- **Work instructions**: Once the pictures are removed, reproduce what is left of the data below exactly.

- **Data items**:
---------------

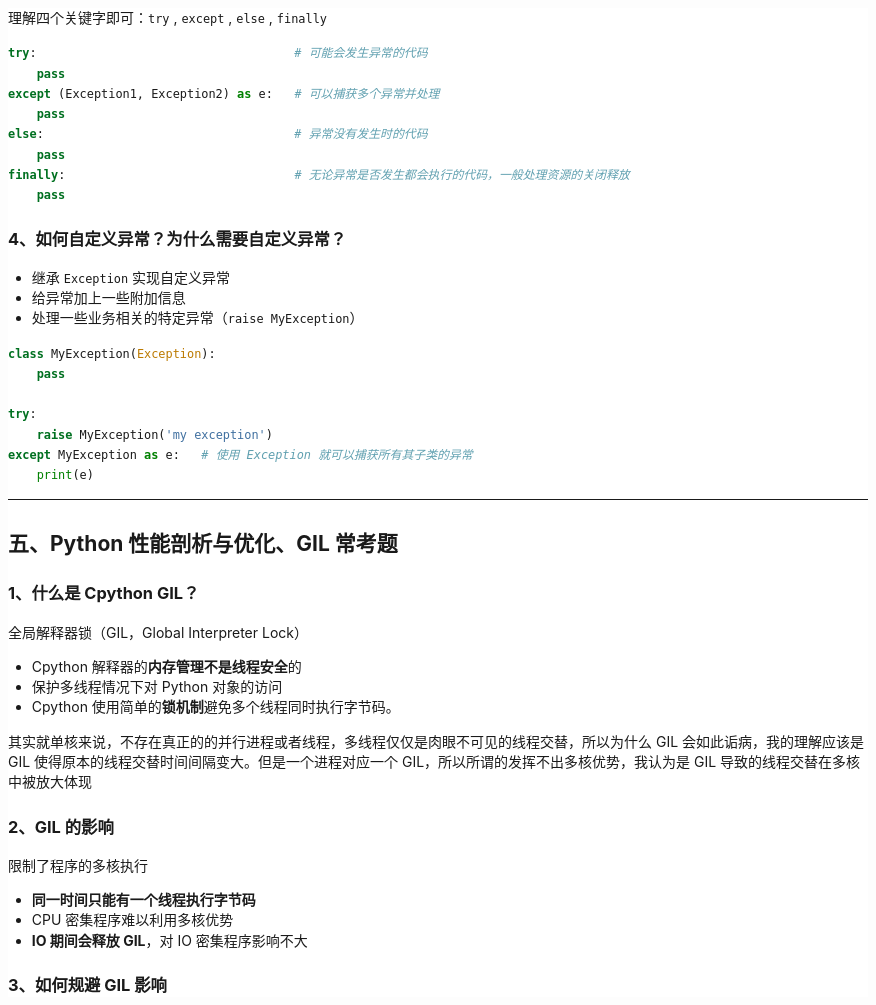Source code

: 理解四个关键字即可：`try` , `except` , `else` , `finally`

```python
try:									# 可能会发生异常的代码
    pass
except (Exception1, Exception2) as e:	# 可以捕获多个异常并处理
    pass
else:									# 异常没有发生时的代码
    pass
finally:								# 无论异常是否发生都会执行的代码，一般处理资源的关闭释放
    pass
```

### 4、如何自定义异常？为什么需要自定义异常？

- 继承 `Exception` 实现自定义异常
- 给异常加上一些附加信息
- 处理一些业务相关的特定异常（`raise MyException`）

```python
class MyException(Exception):
    pass

try:
    raise MyException('my exception')
except MyException as e:   # 使用 Exception 就可以捕获所有其子类的异常
    print(e)
```

---



## 五、Python 性能剖析与优化、GIL 常考题

### 1、什么是 Cpython GIL？

全局解释器锁（GIL，Global Interpreter Lock）

- Cpython 解释器的**内存管理不是线程安全**的
- 保护多线程情况下对 Python 对象的访问
- Cpython 使用简单的**锁机制**避免多个线程同时执行字节码。

其实就单核来说，不存在真正的的并行进程或者线程，多线程仅仅是肉眼不可见的线程交替，所以为什么 GIL 会如此诟病，我的理解应该是 GIL 使得原本的线程交替时间间隔变大。但是一个进程对应一个 GIL，所以所谓的发挥不出多核优势，我认为是 GIL 导致的线程交替在多核中被放大体现

### 2、GIL 的影响

限制了程序的多核执行

- **同一时间只能有一个线程执行字节码**
- CPU 密集程序难以利用多核优势
- **IO 期间会释放 GIL**，对 IO 密集程序影响不大

### 3、如何规避 GIL 影响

---------------

- **Finished exercise**:
Source code

: 理解四个关键字即可：`try` , `except` , `else` , `finally`

```python
try:									# 可能会发生异常的代码
    pass
except (Exception1, Exception2) as e:	# 可以捕获多个异常并处理
    pass
else:									# 异常没有发生时的代码
    pass
finally:								# 无论异常是否发生都会执行的代码，一般处理资源的关闭释放
    pass
```

### 4、如何自定义异常？为什么需要自定义异常？

- 继承 `Exception` 实现自定义异常
- 给异常加上一些附加信息
- 处理一些业务相关的特定异常（`raise MyException`）

```python
class MyException(Exception):
    pass

try:
    raise MyException('my exception')
except MyException as e:   # 使用 Exception 就可以捕获所有其子类的异常
    print(e)
```

---



## 五、Python 性能剖析与优化、GIL 常考题

### 1、什么是 Cpython GIL？

全局解释器锁（GIL，Global Interpreter Lock）

- Cpython 解释器的**内存管理不是线程安全**的
- 保护多线程情况下对 Python 对象的访问
- Cpython 使用简单的**锁机制**避免多个线程同时执行字节码。

其实就单核来说，不存在真正的的并行进程或者线程，多线程仅仅是肉眼不可见的线程交替，所以为什么 GIL 会如此诟病，我的理解应该是 GIL 使得原本的线程交替时间间隔变大。但是一个进程对应一个 GIL，所以所谓的发挥不出多核优势，我认为是 GIL 导致的线程交替在多核中被放大体现

### 2、GIL 的影响

限制了程序的多核执行

- **同一时间只能有一个线程执行字节码**
- CPU 密集程序难以利用多核优势
- **IO 期间会释放 GIL**，对 IO 密集程序影响不大

### 3、如何规避 GIL 影响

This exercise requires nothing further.